Women's weightlifting

Representing Nigeria

Commonwealth Games

= Islamiyat Yusuf =

Nigerian weightlifter (born 2003)

Islamiyat Adebukola Yusuf (born 3 March 2003) is a Nigerian weightlifter. She represents Nigeria at international competitions and has won medals at the Commonwealth Games, the Islamic Solidarity Games, and the Commonwealth Weightlifting Championships.
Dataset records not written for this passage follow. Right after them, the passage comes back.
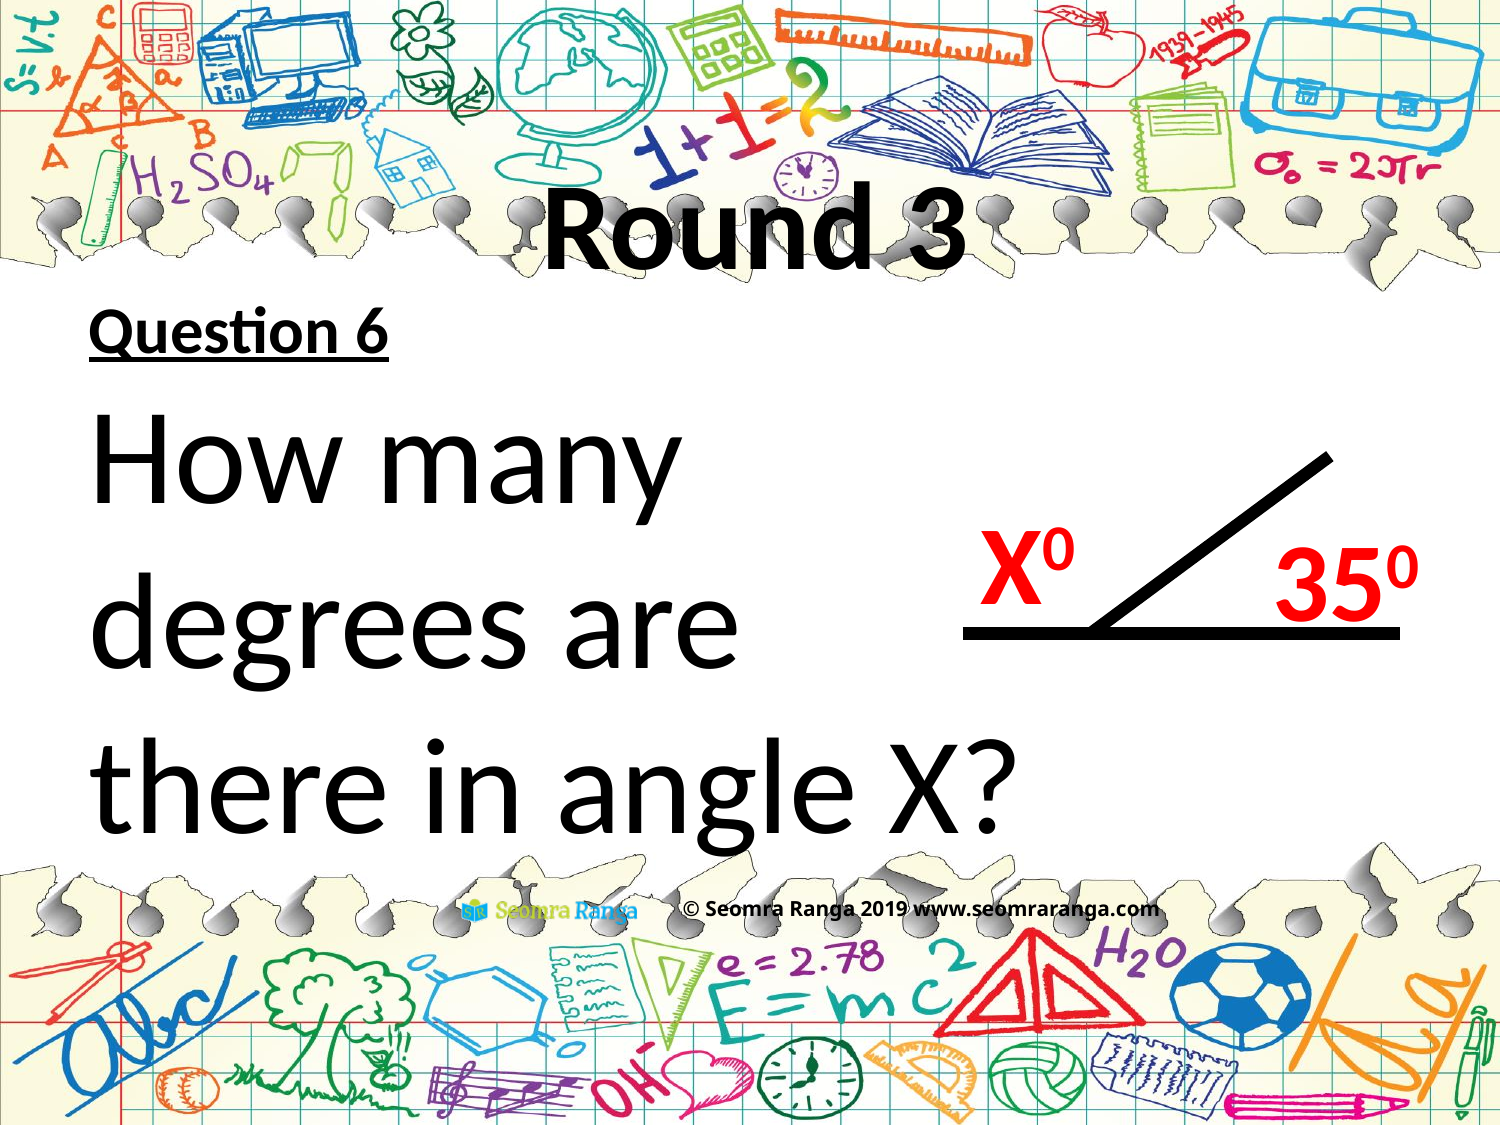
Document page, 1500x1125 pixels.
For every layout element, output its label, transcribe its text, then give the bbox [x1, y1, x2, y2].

picture [0, 0, 1500, 1125]
text_box © Seomra Ranga 2019 www.seomraranga.com [647, 888, 1199, 928]
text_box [954, 455, 1459, 634]
text_box Round 3 [300, 137, 1211, 302]
text_box Question 6 How many degrees are there in angle X? [74, 278, 1046, 869]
She has evolved from competing in the youth 63 kg category to the senior 69 kg category.

== Early life and education ==
Yusuf was born in Osun State, Nigeria, where she began her weightlifting journey around 2014. She pursued higher education alongside her athletic career, graduating with a Bachelor of Science in Physical and Health Education from Lagos State University (LASU) in 2023.

== Career ==

=== Youth and Junior Career ===
Yusuf first gained international prominence at the youth level. She represented Nigeria at the 2018 Summer Youth Olympics in Buenos Aires, Argentina, where she competed in the girls' middleweight (63 kg) event. She placed fourth overall with a combined total of 173 kg.

=== Senior Career (2022–Present) ===
Competing as a senior in the women's 64 kg category at the 2022 Commonwealth Games in Birmingham, England, Yusuf achieved her first major senior international podium finish. She won the bronze medal by lifting 93 kg in the snatch and 119 kg in the clean and jerk for a combined total of 212 kg, securing Nigeria's fourth medal of the Games.
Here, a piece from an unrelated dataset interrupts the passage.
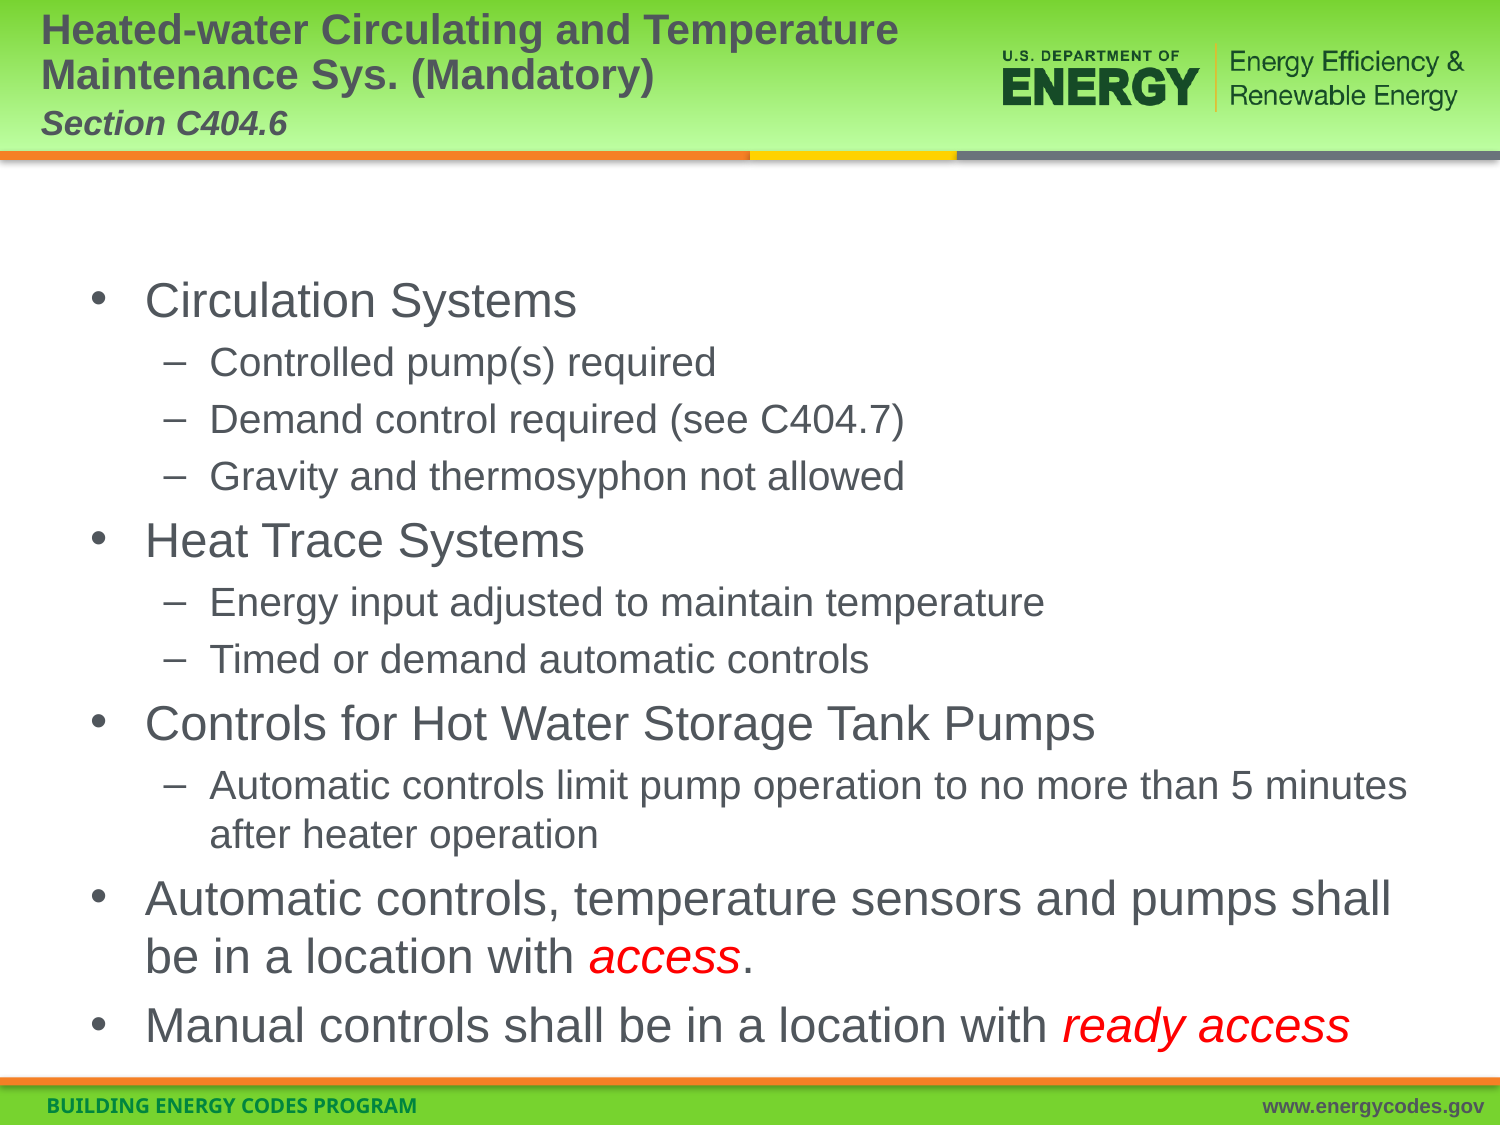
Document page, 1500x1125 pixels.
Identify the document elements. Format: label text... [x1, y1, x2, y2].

title Heated-water Circulating and Temperature Maintenance Sys. (Mandatory) Section C404.6 [25, 0, 1083, 152]
list Circulation Systems Controlled pump(s) required Demand control required (see C404.7) Gravity and thermosyphon not allowed Heat Trace Systems Energy input adjusted to maintain temperature Timed or demand automatic controls Controls for Hot Water Storage Tank Pumps Automatic controls limit pump operation to no more than 5 minutes after heater operation Automatic controls, temperature sensors and pumps shall be in a location with access. Manual controls shall be in a location with ready access [75, 260, 1425, 1061]
picture [1083, 43, 1465, 112]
In 2025, Yusuf strategically moved up to the 69 kg weight class, achieving significant success on the international stage. At the 2025 Commonwealth Weightlifting Championships held in Ahmedabad, India, she won the gold medal with a snatch of 105 kg and a clean and jerk of 131 kg, giving her a winning total of 236 kg.

Later that same year, she competed at the 6th Islamic Solidarity Games in Riyadh, Saudi Arabia. Yusuf won gold in the women's 69 kg snatch event, with her successful lift of 110 kg establishing a new African record.